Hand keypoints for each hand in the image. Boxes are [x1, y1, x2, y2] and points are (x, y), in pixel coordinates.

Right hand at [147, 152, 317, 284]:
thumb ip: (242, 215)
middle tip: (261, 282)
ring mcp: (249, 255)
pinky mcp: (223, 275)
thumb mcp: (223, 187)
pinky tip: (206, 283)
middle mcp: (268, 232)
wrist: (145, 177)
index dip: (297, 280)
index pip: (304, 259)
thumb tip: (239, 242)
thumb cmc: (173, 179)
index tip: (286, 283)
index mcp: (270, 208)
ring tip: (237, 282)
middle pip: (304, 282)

===============

All records are to be printed again, exactly and completely.

Hand keypoints for each hand in the image. Boxes are [x1, y1, x2, y2] and points are (x, y), in pixel coordinates.

Right hand at [147, 152, 317, 284]:
thumb ip: (242, 215)
middle tip: (261, 282)
ring mcp: (249, 255)
pinky mcp: (223, 275)
thumb mcp: (223, 187)
pinky tip: (206, 283)
middle mcp: (268, 232)
wrist: (145, 177)
index dip: (297, 280)
index pip: (304, 259)
thumb tip: (239, 242)
thumb cmc: (173, 179)
index tip: (286, 283)
index mcp: (270, 208)
ring tip: (237, 282)
middle pip: (304, 282)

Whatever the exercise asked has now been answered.